Ludum Dare 33: Passengers
Das Bild von Aylan Kurdi ging um die Welt. Scheinbar musste Europa erst ein totes Kind sehen, um mehr als eine bloße Statistik in den tausenden im Mittelmeer verlorenen Leben zu erkennen. Das beim 33. Ludum Dare entstandene Passengers ist ein auf den ersten Blick unscheinbares Spiel, das sich genau damit auseinandersetzt.
Mit fröhlicher 8bit-Musik präsentiert es die Flucht nach Europa als zynische Wirtschaftssimulation. Ist ein Boot gefunden und die Schleuser bestochen, werden die Passagiere eingeladen. Die anschließende Überfahrt läuft automatisch und außerhalb der Kontrolle der Spielenden. Ob Stürme, andere Schleuser oder die Küstenwache den mit einer Handvoll Pixel dargestellten, rostigen Kahn versenken, macht im Spiel keinen Unterschied. Kurz zuvor standen sie noch als bunte Figuren am Pier und warteten auf das Schiff, das sie fort bringt. Eine Musiklehrerin, die deutsche Opern liebt. Eine Künstlerin, die im Krieg alles verloren hat. Manche handeln mit Drogen, lieben Comics, sind religiös oder nicht. Manche haben nichts über sich zu erzählen. Sie wollen nach Spanien, Frankreich oder Deutschland. Ein Druck auf meine Tastatur reicht, um ihre Lebensgeschichte auszublenden und sie wegzuschicken.

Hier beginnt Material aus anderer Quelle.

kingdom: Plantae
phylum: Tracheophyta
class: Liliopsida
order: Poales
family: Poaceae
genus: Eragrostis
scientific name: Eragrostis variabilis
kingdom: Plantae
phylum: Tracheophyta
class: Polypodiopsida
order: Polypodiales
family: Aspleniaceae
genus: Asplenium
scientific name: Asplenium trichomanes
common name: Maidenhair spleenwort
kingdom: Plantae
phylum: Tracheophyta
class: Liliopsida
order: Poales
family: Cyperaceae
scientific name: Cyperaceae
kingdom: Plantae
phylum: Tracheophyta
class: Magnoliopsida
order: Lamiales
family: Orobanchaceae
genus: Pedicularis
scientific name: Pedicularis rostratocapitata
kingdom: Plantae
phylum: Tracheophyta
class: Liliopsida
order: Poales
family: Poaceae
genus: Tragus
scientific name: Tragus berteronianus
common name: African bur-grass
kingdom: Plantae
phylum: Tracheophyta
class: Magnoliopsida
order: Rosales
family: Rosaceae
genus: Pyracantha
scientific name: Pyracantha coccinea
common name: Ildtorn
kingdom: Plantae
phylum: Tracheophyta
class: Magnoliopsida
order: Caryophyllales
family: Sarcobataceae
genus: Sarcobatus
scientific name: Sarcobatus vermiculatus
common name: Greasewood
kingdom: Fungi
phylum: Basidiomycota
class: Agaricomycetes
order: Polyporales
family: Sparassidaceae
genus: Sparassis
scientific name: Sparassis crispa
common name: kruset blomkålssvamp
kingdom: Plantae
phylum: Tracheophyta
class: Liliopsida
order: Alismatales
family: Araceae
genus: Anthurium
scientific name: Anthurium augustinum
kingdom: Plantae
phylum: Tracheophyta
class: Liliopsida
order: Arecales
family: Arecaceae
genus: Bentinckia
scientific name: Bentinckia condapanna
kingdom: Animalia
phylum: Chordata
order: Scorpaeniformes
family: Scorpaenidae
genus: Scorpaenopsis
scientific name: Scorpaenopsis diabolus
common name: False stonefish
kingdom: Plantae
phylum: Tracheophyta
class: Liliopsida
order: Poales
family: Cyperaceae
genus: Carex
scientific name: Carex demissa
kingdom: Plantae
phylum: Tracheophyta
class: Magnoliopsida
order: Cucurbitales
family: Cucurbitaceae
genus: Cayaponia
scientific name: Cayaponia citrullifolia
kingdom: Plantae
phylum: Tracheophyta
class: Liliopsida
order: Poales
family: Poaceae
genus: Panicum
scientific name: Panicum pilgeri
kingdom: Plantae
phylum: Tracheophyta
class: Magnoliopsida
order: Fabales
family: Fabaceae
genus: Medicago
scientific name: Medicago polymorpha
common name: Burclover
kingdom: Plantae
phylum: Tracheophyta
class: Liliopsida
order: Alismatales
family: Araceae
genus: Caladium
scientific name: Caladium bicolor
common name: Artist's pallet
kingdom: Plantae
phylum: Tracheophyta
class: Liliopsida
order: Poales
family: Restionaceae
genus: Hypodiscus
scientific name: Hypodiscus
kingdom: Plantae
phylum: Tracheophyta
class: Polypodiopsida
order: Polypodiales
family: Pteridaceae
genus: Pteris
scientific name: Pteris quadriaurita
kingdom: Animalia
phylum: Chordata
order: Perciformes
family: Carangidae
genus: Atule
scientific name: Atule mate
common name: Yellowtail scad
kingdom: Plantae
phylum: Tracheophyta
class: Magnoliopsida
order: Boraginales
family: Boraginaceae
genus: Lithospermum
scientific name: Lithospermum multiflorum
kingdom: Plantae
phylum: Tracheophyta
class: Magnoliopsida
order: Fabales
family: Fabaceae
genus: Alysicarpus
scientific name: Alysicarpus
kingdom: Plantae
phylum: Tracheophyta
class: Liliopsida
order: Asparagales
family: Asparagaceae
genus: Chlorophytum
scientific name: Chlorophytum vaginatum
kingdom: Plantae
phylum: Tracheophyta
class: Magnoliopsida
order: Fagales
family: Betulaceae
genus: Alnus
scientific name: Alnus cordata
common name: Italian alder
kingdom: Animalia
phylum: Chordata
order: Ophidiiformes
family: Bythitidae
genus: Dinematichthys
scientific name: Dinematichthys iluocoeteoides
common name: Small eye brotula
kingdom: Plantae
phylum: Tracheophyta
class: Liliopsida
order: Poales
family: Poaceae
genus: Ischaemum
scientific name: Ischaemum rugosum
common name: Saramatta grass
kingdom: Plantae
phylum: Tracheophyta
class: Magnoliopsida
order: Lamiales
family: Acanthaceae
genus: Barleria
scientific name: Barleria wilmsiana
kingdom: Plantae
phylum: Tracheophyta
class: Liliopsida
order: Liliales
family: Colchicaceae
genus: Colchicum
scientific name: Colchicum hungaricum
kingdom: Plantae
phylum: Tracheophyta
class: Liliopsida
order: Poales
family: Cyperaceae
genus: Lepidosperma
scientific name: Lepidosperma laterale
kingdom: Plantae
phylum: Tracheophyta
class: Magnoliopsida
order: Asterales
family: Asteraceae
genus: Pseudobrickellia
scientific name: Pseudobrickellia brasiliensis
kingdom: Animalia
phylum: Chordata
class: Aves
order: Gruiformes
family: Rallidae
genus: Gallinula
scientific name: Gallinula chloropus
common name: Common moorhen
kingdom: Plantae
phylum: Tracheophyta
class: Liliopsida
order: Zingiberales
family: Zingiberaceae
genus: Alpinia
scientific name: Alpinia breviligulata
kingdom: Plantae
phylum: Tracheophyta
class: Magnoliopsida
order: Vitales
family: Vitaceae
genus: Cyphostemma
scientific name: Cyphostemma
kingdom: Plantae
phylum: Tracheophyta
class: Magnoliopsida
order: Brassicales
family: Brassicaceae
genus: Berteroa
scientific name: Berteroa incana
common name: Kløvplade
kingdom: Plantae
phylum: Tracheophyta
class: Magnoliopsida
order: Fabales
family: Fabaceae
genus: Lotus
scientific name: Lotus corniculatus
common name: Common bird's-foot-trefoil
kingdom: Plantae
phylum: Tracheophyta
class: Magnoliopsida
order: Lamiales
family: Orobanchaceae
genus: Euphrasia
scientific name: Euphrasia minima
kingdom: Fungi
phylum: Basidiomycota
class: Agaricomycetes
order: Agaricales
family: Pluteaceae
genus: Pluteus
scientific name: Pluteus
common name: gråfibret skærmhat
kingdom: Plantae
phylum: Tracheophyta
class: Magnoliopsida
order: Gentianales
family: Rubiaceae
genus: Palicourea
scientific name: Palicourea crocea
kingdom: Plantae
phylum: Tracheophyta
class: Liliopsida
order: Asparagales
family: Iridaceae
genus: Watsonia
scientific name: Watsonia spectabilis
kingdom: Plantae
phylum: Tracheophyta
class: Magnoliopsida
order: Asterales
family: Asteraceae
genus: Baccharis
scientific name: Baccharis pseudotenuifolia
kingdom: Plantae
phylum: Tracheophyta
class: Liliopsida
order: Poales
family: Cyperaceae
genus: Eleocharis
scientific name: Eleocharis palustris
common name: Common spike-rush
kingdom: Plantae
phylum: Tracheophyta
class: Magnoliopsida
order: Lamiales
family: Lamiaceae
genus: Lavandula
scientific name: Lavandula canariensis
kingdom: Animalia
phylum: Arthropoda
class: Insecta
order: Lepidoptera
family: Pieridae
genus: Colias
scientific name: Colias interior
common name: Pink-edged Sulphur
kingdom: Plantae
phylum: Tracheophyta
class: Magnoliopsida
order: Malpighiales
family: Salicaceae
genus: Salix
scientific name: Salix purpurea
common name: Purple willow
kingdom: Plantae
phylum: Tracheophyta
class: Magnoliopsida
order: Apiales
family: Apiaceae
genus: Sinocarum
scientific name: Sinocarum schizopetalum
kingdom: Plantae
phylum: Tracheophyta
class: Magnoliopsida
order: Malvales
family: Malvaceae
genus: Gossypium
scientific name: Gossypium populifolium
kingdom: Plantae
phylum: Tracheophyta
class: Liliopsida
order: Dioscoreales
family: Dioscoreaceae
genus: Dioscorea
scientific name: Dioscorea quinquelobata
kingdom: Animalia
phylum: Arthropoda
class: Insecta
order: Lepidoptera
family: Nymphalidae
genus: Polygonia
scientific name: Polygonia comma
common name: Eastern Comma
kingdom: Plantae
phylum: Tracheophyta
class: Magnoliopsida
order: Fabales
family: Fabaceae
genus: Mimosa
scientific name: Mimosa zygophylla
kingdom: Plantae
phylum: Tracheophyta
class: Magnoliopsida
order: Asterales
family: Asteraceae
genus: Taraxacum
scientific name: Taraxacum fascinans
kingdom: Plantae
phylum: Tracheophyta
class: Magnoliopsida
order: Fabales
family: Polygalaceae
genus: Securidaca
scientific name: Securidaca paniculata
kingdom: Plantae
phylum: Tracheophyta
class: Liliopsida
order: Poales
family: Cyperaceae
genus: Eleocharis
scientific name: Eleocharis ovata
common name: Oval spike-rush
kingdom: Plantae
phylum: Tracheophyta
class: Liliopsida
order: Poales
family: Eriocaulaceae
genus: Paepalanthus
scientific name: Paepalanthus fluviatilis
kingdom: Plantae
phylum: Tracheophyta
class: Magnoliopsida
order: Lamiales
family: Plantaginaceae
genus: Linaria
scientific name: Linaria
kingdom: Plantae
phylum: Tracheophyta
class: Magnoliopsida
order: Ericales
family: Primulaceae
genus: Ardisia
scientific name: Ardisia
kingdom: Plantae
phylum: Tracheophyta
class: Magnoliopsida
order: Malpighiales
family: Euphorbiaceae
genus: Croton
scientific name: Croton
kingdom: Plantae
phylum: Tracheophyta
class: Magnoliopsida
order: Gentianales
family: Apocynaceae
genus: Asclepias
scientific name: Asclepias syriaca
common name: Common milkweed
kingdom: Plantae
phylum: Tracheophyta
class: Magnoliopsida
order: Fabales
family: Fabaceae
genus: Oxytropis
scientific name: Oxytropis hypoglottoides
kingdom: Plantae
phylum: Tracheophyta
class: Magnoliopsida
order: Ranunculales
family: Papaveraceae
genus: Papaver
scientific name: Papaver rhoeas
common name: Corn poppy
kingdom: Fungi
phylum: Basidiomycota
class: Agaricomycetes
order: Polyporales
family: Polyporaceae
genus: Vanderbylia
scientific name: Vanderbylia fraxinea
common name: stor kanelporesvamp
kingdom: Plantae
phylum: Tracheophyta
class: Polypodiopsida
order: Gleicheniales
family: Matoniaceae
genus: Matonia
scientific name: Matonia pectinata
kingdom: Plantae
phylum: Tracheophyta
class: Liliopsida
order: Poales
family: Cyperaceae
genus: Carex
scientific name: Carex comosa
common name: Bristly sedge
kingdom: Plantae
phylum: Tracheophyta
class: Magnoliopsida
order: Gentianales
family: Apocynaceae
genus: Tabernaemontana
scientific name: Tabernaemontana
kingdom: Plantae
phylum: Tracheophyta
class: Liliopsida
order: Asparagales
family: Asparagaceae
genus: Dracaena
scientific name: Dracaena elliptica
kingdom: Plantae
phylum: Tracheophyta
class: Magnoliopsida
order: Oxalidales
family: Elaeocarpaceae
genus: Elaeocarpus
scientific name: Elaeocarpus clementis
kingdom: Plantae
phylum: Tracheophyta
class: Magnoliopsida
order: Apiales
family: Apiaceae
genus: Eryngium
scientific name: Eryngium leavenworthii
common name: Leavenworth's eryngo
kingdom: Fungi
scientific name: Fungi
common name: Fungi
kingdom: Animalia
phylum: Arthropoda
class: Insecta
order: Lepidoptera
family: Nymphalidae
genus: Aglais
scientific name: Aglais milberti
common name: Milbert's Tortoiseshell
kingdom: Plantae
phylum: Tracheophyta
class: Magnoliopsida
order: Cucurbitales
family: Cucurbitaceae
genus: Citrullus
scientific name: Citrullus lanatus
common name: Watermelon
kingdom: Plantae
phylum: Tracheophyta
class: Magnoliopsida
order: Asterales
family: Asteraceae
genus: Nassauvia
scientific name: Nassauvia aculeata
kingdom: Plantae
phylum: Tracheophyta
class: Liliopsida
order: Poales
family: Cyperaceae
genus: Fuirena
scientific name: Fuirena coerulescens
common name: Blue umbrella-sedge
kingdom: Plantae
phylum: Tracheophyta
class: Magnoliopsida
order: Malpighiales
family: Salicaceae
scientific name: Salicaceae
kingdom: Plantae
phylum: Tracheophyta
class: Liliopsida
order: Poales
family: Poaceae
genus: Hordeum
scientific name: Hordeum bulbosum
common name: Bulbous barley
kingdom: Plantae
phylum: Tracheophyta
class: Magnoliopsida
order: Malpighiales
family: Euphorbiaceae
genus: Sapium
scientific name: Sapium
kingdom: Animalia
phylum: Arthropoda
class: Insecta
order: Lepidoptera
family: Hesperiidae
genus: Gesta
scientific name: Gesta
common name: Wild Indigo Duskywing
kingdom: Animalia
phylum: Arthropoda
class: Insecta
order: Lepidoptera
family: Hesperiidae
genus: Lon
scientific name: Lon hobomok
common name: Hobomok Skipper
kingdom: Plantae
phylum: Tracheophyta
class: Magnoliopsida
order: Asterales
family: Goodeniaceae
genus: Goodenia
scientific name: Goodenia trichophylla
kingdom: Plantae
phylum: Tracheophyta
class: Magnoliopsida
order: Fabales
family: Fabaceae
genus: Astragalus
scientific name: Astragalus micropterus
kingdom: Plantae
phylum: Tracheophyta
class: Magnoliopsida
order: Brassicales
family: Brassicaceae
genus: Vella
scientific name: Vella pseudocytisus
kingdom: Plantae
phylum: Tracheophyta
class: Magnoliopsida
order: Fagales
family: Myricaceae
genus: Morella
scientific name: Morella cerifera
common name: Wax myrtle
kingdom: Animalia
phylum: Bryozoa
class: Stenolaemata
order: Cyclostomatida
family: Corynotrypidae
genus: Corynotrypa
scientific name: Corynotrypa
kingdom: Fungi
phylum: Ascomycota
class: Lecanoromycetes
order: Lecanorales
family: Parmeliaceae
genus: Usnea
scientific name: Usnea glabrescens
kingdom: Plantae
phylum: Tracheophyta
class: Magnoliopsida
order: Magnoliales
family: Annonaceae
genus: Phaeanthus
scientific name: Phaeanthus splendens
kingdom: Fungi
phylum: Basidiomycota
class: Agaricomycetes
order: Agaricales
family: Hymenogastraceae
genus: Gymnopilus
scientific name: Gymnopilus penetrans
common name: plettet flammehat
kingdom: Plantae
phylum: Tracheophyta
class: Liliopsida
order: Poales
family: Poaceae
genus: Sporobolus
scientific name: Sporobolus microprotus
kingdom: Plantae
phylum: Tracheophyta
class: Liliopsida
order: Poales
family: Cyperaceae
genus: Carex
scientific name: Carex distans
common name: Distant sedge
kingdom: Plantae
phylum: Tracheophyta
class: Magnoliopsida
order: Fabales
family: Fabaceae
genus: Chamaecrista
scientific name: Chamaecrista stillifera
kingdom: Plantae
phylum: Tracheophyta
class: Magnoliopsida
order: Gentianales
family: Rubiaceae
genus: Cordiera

Passengers thematisiert die Unmenschlichkeit von Grenzen durch eine distanzierte Spielmechanik und schafft es gleichzeitig, die Menschen hinter der groben Pixelgrafik als eben das darzustellen: menschlich. Es erinnert dabei auf mehrere Arten an Papers, Please, nicht zuletzt da ihm eine ähnliche Gratwanderung gelingt. Ein komischer Beigeschmack bleibt dennoch. Was für Themen kann, darf und sollte ein Videospiel aufgreifen? Ist es angesichts der humanitären Katastrophe und der tausenden Toten an den Grenzen der Festung Europa angemessen, dieses Thema aus seinem eigenen, sicheren Wohlstand in etwas so banalem wie einem Spiel aufzuarbeiten? Ich bin letztendlich nicht in der Position zu beurteilen, ob Passengers angemessen ist. Ich weiß aber, dass diese fünf Minuten mir mehr mitgegeben haben, als eine weitere trocken vorgetragene Statistik in der Tagesschau. Und weniger zynisch ist die eigentlich auch nicht.